Two common causes for medial nerve issues

Sudden exhibition of symptoms such as difficulty walking, knuckling or lameness related to the medial nerve are usually the result of either an injury or the presence of a tumor that affects the nerve sheath.

Injuries that can result in this type of problem include:

  • Being struck by a moving vehicle in the area of the shoulder or upper chest
  • Stepping into a hole or depression while running, causing stress to the shoulder area
  • Being kicked in the shoulder or chest by a large hoofed animal, such as a cow, horse or goat

Unlike medial nerve injuries that usually result in immediately visible symptoms, a nerve sheath tumor can develop slowly and take months or years to become symptomatic. Although there are few early warning signs, observant dog owners can sometimes note changes in the appearance of their dog's eyes, such as different pupil sizes.
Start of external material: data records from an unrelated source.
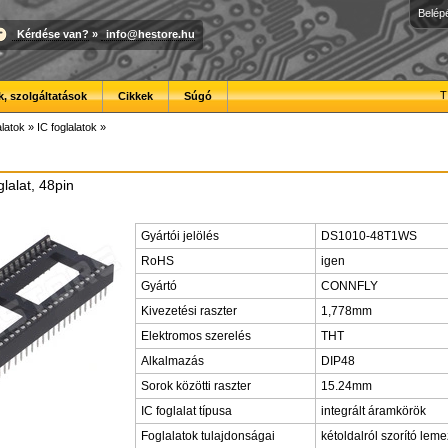
Belép
Kérdése van?
»
info@hestore.hu
T
, szolgáltatások
Cikkek
Súgó
latok
»
IC foglalatok
»
lalat, 48pin
Gyártói jelölés
DS1010-48T1WS
RoHS
igen
Gyártó
CONNFLY
Kivezetési raszter
1,778mm
Elektromos szerelés
THT
Alkalmazás
DIP48
Sorok közötti raszter
15.24mm
IC foglalat típusa
integrált áramkörök
Foglalatok tulajdonságai
kétoldalról szorító leme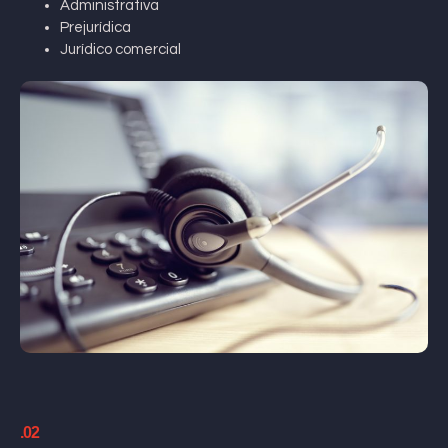
Administrativa
Prejurídica
Jurídico comercial
.02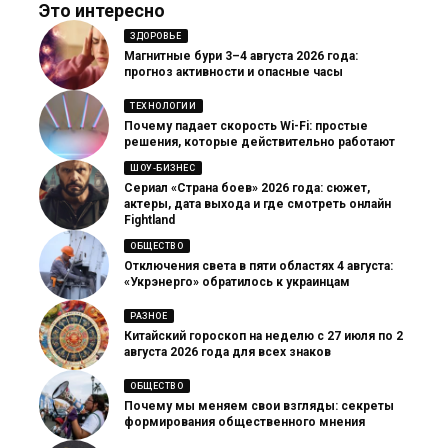
Это интересно
ЗДОРОВЬЕ
Магнитные бури 3–4 августа 2026 года:
прогноз активности и опасные часы
ТЕХНОЛОГИИ
Почему падает скорость Wi-Fi: простые
решения, которые действительно работают
ШОУ-БИЗНЕС
Сериал «Страна боев» 2026 года: сюжет,
актеры, дата выхода и где смотреть онлайн
Fightland
ОБЩЕСТВО
Отключения света в пяти областях 4 августа:
«Укрэнерго» обратилось к украинцам
РАЗНОЕ
Китайский гороскоп на неделю с 27 июля по 2
августа 2026 года для всех знаков
ОБЩЕСТВО
Почему мы меняем свои взгляды: секреты
формирования общественного мнения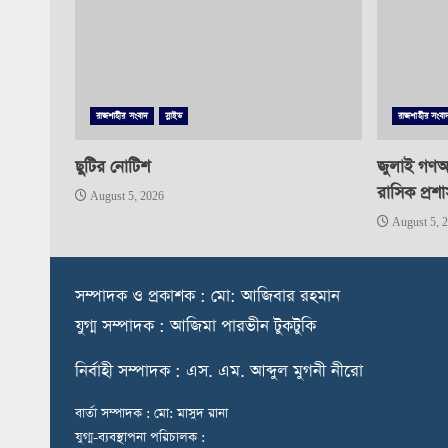
রাজশাহীর সংবাদ
স্লাইড
রাজশাহীর সংবা
ছুটির নোটিশ
জুলাই গণঅভ
রাসিক প্রশ
August 5, 2026
August 5, 
স
ম্পাদক ও প্রকাশক : মো: আজিবার রহমান
যুগ্ম সম্পাদক : আজিমা পারভীন টুকটুকি
নি
র্বাহী সম্পাদক : এস. এম. আব্দুল মুগনী নীরো
বার্তা সম্পাদক : মো: মাসুদ রানা
যুগ্ম-ব্যবস্থাপনা পরিচালক :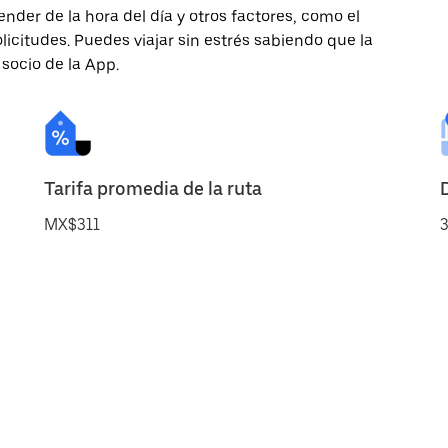
nder de la hora del día y otros factores, como el
licitudes. Puedes viajar sin estrés sabiendo que la
 socio de la App.
Tarifa promedia de la ruta
MX$311
3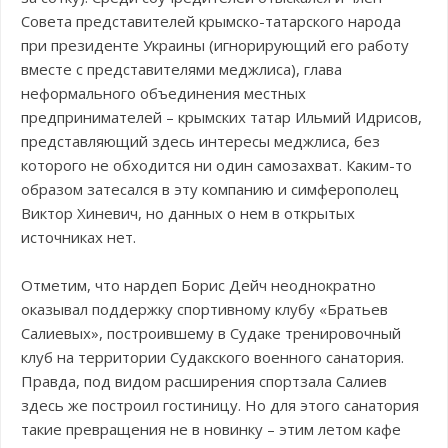
Совета представителей крымско-татарского народа
при президенте Украины (игнорирующий его работу
вместе с представителями меджлиса), глава
неформального объединения местных
предпринимателей – крымских татар Ильмий Идрисов,
представляющий здесь интересы меджлиса, без
которого не обходится ни один самозахват. Каким-то
образом затесался в эту компанию и симферополец
Виктор Хиневич, но данных о нем в открытых
источниках нет.
Отметим, что нардеп Борис Дейч неоднократно
оказывал поддержку спортивному клубу «Братьев
Салиевых», построившему в Судаке тренировочный
клуб на территории Судакского военного санатория.
Правда, под видом расширения спортзала Салиев
здесь же построил гостиницу. Но для этого санатория
такие превращения не в новинку – этим летом кафе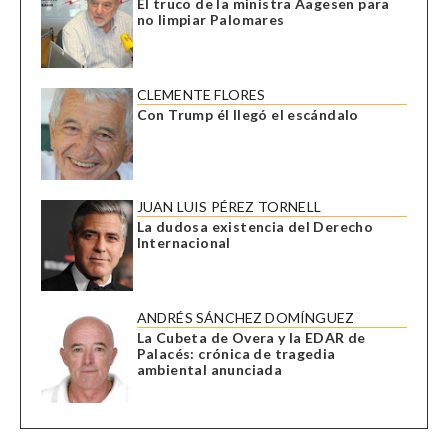
El truco de la ministra Aagesen para
no limpiar Palomares
CLEMENTE FLORES
Con Trump él llegó el escándalo
JUAN LUIS PÉREZ TORNELL
La dudosa existencia del Derecho
Internacional
ANDRÉS SÁNCHEZ DOMÍNGUEZ
La Cubeta de Overa y la EDAR de
Palacés: crónica de tragedia
ambiental anunciada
What type of treatments are available?

If the limp and difficulties in walking are caused by an injury to the medial nerve, recovery is often possible, although it will likely take a long period of time. In some cases, veterinarians prefer to monitor the animal carefully, prescribe medications to relieve pain and inflammation and use a protective boot to protect the affected foot. In cases where the damage is severe or the animal is prone to self-mutilation of the affected limb, amputation at the shoulder may be recommended.

If the symptoms are found to be related to a cancerous tumor, treatment options will likely rely on surgery to remove the tumor, if possible, or medication to keep the dog comfortable until the condition becomes debilitating. If the tumor is large or inoperative and no path for recovery is possible, your veterinarian may recommend putting your dog to sleep to prevent unnecessary suffering.

In any case, lameness that is not the result of a minor cut or bruise on the paw should always be investigated thoroughly by your animal care professional to rule out medial nerve injuries or tumors.